PROMPT ->
An exact reproduction of the entries is needed. Keep all pictures out of it.

LISTED ENTRIES ->
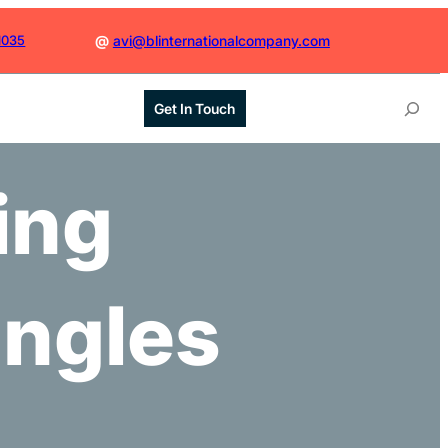
1035
@
avi@blinternationalcompany.com
S
Get In Touch
e
a
r
ing
c
h
ingles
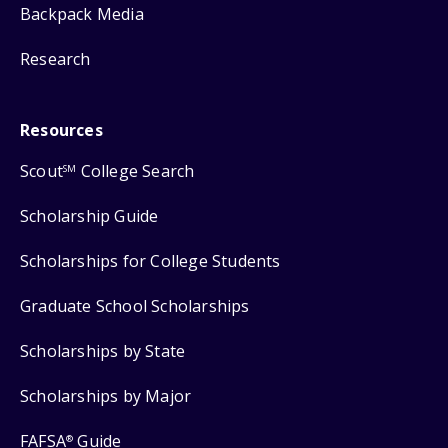
Backpack Media
Research
Resources
Scout
College Search
SM
Scholarship Guide
Scholarships for College Students
Graduate School Scholarships
Scholarships by State
Scholarships by Major
FAFSA
Guide
®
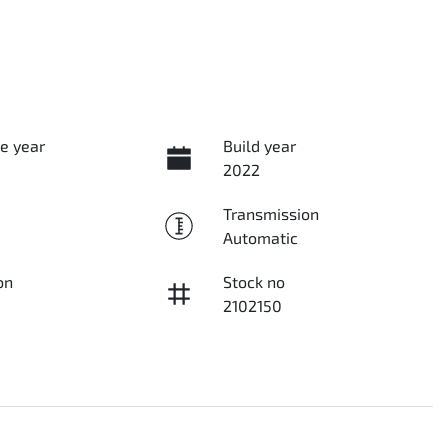
e year
Build year
2022
Transmission
Automatic
on
Stock no
2102150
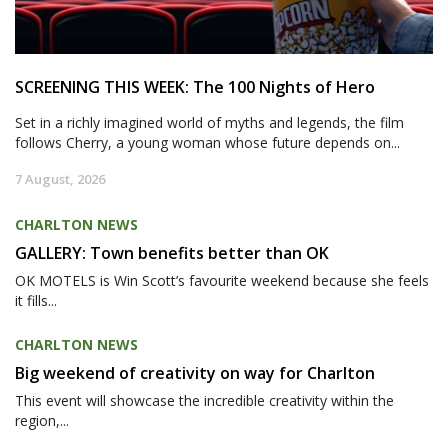
SCREENING THIS WEEK: The 100 Nights of Hero
Set in a richly imagined world of myths and legends, the film
follows Cherry, a young woman whose future depends on...
7 August, 2026
CHARLTON NEWS
GALLERY: Town benefits better than OK
OK MOTELS is Win Scott’s favourite weekend because she feels
it fills...
CHARLTON NEWS
Big weekend of creativity on way for Charlton
This event will showcase the incredible creativity within the
region,...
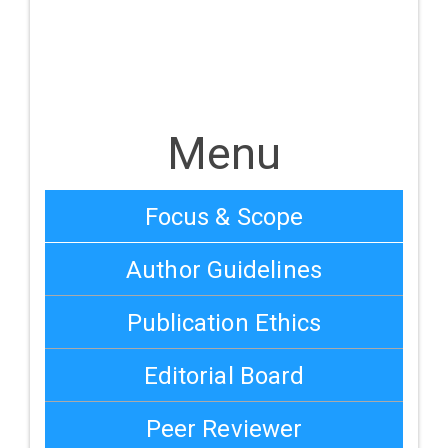
Menu
Focus & Scope
Author Guidelines
Publication Ethics
Editorial Board
Peer Reviewer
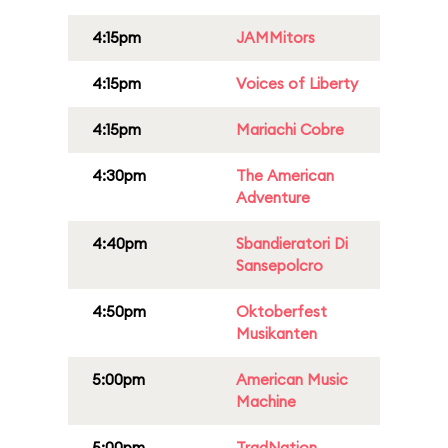
4:15pm
JAMMitors
4:15pm
Voices of Liberty
4:15pm
Mariachi Cobre
4:30pm
The American
Adventure
4:40pm
Sbandieratori Di
Sansepolcro
4:50pm
Oktoberfest
Musikanten
5:00pm
American Music
Machine
5:00pm
TradNation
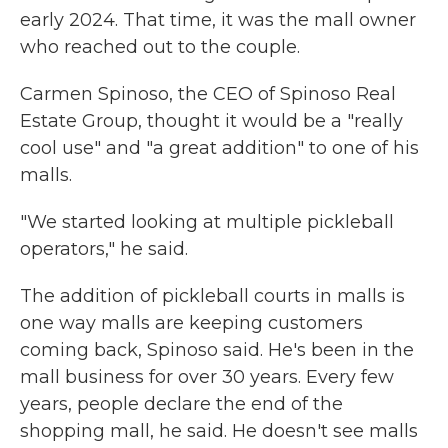
early 2024. That time, it was the mall owner
who reached out to the couple.
Carmen Spinoso, the CEO of Spinoso Real
Estate Group, thought it would be a "really
cool use" and "a great addition" to one of his
malls.
"We started looking at multiple pickleball
operators," he said.
The addition of pickleball courts in malls is
one way malls are keeping customers
coming back, Spinoso said. He's been in the
mall business for over 30 years. Every few
years, people declare the end of the
shopping mall, he said. He doesn't see malls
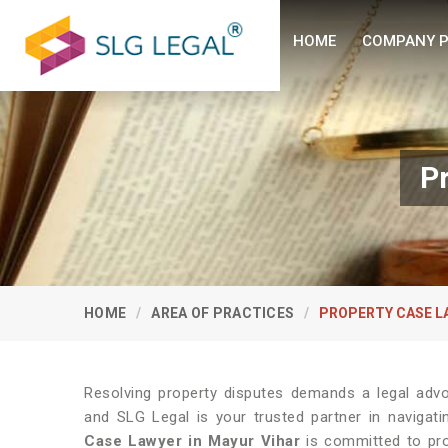
HOME
COMPANY P
P
HOME
AREA OF PRACTICES
PROPERTY CASE L
Resolving property disputes demands a legal adv
and SLG Legal is your trusted partner in navigati
Case Lawyer in Mayur Vihar
is committed to prov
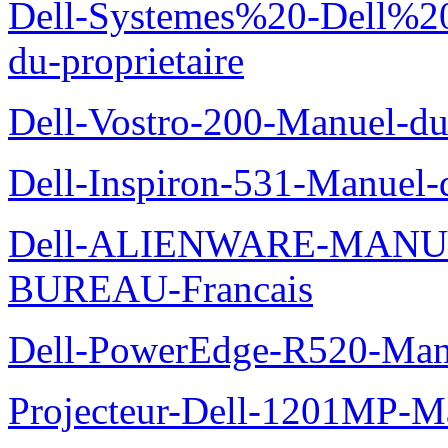
Dell-Systemes%20-Dell%2
du-proprietaire
Dell-Vostro-200-Manuel-du
Dell-Inspiron-531-Manuel-d
Dell-ALIENWARE-MANU
BUREAU-Francais
Dell-PowerEdge-R520-Manu
Projecteur-Dell-1201MP-Man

RESPONSE ->
1035
@
avi@blinternationalcompany.com
S
Get In Touch
e
a
r
ing
c
h
ingles
Backpack Media
Research
Resources
Scout
College Search
SM
Scholarship Guide
Scholarships for College Students
Graduate School Scholarships
Scholarships by State
Scholarships by Major
FAFSA
Guide
®
e year
Build year
2022
Transmission
Automatic
on
Stock no
2102150
SCREENING THIS WEEK: The 100 Nights of Hero
Set in a richly imagined world of myths and legends, the film
follows Cherry, a young woman whose future depends on...
7 August, 2026
CHARLTON NEWS
GALLERY: Town benefits better than OK
OK MOTELS is Win Scott’s favourite weekend because she feels
it fills...
CHARLTON NEWS
Big weekend of creativity on way for Charlton
This event will showcase the incredible creativity within the
region,...
Menu
Focus & Scope
Author Guidelines
Publication Ethics
Editorial Board
Peer Reviewer
4:15pm
JAMMitors
4:15pm
Voices of Liberty
4:15pm
Mariachi Cobre
4:30pm
The American
Adventure
4:40pm
Sbandieratori Di
Sansepolcro
4:50pm
Oktoberfest
Musikanten
5:00pm
American Music
Machine
5:00pm
TradNation
early 2024. That time, it was the mall owner
who reached out to the couple.
Carmen Spinoso, the CEO of Spinoso Real
Estate Group, thought it would be a "really
cool use" and "a great addition" to one of his
malls.
"We started looking at multiple pickleball
operators," he said.
The addition of pickleball courts in malls is
one way malls are keeping customers
coming back, Spinoso said. He's been in the
mall business for over 30 years. Every few
years, people declare the end of the
shopping mall, he said. He doesn't see malls
HOME
COMPANY P
P
HOME
AREA OF PRACTICES
PROPERTY CASE L
Resolving property disputes demands a legal adv
and SLG Legal is your trusted partner in navigati
Case Lawyer in Mayur Vihar
is committed to prov
Dell-Systemes%20-Dell%2
du-proprietaire
Dell-Vostro-200-Manuel-du
Dell-Inspiron-531-Manuel-d
Dell-ALIENWARE-MANU
BUREAU-Francais
Dell-PowerEdge-R520-Manu
Projecteur-Dell-1201MP-Man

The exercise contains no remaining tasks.